A lithium extraction mine in northwestern Argentina viewed from NASA’s EO-1 satellite. (Jesse Allen/NASA)

Waging a war for EV materials security

Electrification is forcing the auto industry to swap its Mideast oil addiction for a heavy dependence on lithium.

Conflict over natural resources and human history are inseparable. Wars waged directly or indirectly over control of commodities, trade routes, water, food sources and arable soil have been the root cause of much of the death and misery on planet Earth.

As a student in the 1970s, the politics of petroleum loomed large for me. The OPEC cartel dominated global oil production, fixed prices, and caused gas lines and brownouts via embargos. It was an era when the term “gas guzzler” defined a hefty chunk of the North American car parc. As time went on, dependence on imported oil was a foregone conclusion and an oil war seemed inevitable. That security threat became real in summer 1990, of course, when Saddam Hussein invaded Kuwait.

It was thus a revelation 20 years later, when the U.S. energy situation flipped upside down. An emergent shale oil industry ultimately helped make the U.S. a net exporter of all oil products including crude. Energy independence, an oft-cited goal of American legislators, was actually achieved. Timing for “peak oil” was pushed back again by the International Energy Agency (IEA).

But the global energy wheels continue to spin in unexpected directions. Electrification, the new disruptor, is forcing the auto industry to swap its Mideast oil addiction for a heavy dependence on lithium. The world’s appetite for lithium batteries will be insatiable as EV sales grow, experts maintain. According to the IEA, meeting the Paris Climate Agreement’s goals will require 42 times as much lithium as was mined in 2020. Existing mines and projects under construction will meet only half the demand for lithium in 2030, the agency forecasts.

Most lithium is sourced from open-pit mines or brine pools in Australia, Chile and Argentina (top). The U.S. currently has only one active lithium mine but there are efforts to reopen mothballed sites in Nevada and North Carolina. Other locations in North America are being investigated. Investors are energized; the Dept. of Energy is engaged, and the predominant vehicle OEMs are looking for the right supply partners.

Aiming for greater materials security, General Motors announced July 2 that it plans to source a “significant portion” of its battery-grade lithium in the U.S., from Controlled Thermal Resources (CTR), a California-based startup that GM has invested in. CTR also aims to use what it claims are environmentally sound practices to extract lithium in its southern California lithium operation.

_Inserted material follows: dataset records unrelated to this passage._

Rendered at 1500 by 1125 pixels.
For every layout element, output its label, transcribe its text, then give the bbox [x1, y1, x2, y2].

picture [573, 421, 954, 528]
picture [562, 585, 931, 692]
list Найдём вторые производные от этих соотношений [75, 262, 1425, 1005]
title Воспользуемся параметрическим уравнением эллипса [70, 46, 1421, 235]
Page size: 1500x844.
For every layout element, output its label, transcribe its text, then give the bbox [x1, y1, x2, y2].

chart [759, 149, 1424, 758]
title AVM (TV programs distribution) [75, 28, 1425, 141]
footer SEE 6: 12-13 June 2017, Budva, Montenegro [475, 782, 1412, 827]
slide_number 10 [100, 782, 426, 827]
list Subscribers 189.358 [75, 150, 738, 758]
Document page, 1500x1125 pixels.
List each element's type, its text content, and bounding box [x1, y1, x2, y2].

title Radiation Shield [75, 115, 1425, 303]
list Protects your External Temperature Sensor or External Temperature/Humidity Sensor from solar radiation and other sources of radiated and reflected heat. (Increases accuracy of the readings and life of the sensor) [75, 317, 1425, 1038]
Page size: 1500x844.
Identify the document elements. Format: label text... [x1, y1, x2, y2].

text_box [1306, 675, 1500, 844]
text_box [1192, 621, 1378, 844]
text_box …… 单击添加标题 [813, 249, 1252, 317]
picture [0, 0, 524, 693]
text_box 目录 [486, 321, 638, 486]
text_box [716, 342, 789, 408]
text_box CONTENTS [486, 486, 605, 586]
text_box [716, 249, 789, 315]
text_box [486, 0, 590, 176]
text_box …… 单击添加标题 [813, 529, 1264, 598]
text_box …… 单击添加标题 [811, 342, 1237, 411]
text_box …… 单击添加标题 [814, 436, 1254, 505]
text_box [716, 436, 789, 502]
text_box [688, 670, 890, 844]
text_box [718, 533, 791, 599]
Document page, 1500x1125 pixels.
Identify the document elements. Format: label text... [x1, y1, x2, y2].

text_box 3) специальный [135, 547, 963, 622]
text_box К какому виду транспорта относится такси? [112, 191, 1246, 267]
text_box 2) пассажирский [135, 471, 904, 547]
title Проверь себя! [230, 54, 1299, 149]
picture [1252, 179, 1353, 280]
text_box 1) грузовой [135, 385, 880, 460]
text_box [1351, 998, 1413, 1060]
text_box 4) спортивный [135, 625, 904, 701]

All of this is cause for cautious optimism. Automakers must not allow the two most critical materials used in EVs – lithium and the rare-earth metals essential for permanent-magnet electric motors – to fall under OPEC-like domination by a single state. This is, in my view, the key strategic issue of the nascent EV era.

For consideration: More than two-thirds of lithium-ion batteries come from China, as do most of the rare-earth minerals. One of them, neodymium, is used in e-motor magnets. It’s also used in weapons systems. In 2010, China halted the export of rare earths to Japan for two months following a territorial dispute over the Senkaku Islands. Prices skyrocketed.

The world should expect similar attempts to intimidate in the future, as geopolitics and the battle for the strategic “guts” of vehicle electrification heat up. True energy security demands more innovation in the machine – and far more diversity in supply of its key materials.